Problem details: Tally the lines of the material below that contain the word "thermometer". Give only that number.

Source records:

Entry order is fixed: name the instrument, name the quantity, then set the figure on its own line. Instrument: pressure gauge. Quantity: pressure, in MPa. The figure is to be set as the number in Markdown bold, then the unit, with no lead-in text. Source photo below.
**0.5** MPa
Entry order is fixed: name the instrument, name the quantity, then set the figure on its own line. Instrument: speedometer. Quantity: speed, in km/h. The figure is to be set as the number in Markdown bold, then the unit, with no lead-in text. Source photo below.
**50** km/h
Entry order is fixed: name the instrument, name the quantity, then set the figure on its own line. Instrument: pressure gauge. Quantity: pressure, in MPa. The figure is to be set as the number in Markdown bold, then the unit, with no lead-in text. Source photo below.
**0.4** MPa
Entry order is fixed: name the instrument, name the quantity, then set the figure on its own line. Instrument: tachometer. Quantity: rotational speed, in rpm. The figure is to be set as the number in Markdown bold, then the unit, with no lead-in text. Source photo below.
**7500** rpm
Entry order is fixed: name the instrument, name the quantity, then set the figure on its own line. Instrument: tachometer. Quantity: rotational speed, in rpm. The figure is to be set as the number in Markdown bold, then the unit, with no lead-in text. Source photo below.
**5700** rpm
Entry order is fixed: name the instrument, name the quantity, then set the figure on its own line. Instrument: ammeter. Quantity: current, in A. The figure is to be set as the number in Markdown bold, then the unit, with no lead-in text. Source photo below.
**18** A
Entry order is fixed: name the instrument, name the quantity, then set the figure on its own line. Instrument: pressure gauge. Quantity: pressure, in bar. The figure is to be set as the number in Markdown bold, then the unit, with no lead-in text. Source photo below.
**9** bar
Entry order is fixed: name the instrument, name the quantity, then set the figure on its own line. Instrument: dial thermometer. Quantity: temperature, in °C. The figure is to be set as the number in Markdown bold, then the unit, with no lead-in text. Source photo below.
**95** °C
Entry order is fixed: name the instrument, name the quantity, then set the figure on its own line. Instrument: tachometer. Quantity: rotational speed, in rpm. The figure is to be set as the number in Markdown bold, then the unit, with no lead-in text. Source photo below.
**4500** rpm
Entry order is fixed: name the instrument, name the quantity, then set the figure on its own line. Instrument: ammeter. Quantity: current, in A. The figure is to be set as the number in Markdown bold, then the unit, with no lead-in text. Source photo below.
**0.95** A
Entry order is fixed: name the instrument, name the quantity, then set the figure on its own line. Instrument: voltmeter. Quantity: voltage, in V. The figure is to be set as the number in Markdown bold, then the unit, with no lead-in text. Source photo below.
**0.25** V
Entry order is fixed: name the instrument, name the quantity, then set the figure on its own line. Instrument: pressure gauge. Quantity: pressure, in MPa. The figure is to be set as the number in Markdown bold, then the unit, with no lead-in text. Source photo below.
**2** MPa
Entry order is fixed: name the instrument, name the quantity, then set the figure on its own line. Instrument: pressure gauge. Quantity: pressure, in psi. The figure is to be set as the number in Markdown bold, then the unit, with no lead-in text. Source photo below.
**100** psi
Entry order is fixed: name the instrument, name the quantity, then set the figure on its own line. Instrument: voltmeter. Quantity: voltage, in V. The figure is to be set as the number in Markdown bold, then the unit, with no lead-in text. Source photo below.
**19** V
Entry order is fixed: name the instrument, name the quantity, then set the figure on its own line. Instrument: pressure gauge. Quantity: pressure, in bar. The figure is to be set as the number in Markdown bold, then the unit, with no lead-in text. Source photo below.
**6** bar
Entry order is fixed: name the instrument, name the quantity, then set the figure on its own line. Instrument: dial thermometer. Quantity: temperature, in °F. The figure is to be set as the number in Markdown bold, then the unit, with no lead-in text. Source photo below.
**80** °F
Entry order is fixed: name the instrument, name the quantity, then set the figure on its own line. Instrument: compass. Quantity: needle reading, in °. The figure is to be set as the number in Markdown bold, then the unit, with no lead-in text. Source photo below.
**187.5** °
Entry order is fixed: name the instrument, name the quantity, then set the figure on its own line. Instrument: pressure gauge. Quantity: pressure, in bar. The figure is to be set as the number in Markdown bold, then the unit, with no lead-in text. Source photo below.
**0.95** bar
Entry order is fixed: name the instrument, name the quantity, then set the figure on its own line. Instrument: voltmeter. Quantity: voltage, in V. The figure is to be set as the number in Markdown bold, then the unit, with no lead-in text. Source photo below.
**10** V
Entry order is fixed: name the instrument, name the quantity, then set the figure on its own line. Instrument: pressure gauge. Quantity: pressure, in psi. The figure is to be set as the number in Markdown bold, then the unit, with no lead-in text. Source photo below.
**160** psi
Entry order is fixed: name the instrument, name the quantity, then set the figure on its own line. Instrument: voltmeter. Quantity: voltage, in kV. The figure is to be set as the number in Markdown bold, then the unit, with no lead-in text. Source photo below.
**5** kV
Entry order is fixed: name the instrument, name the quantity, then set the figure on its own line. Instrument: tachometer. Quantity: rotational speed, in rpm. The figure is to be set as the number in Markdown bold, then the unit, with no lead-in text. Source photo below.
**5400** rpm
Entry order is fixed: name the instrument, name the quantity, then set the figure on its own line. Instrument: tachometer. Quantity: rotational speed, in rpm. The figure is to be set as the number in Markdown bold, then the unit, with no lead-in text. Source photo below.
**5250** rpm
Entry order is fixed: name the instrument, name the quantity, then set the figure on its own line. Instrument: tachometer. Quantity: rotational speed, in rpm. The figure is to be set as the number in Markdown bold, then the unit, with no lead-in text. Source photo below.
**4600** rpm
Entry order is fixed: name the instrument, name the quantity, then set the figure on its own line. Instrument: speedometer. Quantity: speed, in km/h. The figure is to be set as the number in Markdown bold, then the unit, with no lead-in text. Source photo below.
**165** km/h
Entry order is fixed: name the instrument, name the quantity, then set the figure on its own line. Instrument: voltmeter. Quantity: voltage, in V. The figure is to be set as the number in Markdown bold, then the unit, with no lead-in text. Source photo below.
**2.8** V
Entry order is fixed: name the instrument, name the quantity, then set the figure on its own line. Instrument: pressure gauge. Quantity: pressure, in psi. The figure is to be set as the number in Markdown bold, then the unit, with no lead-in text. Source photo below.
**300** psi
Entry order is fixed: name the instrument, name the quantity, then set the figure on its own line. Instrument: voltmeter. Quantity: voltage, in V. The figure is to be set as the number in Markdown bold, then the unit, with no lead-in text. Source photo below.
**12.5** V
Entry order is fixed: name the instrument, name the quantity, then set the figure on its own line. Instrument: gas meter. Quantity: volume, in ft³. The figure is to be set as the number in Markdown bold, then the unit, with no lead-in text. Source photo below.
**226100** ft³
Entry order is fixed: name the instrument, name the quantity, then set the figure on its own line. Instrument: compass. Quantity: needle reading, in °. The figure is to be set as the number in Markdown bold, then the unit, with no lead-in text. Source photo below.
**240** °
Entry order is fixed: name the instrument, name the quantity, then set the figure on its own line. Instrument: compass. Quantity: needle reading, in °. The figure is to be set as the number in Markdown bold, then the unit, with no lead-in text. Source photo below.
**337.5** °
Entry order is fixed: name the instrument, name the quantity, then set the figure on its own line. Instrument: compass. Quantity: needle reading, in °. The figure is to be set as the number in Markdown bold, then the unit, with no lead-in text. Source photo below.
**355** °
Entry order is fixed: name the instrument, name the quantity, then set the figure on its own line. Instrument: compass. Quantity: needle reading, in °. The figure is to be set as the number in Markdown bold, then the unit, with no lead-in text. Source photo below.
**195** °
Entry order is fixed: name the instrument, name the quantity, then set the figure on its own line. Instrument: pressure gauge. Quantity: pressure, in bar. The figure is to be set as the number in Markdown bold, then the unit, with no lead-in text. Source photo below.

Task answer: 2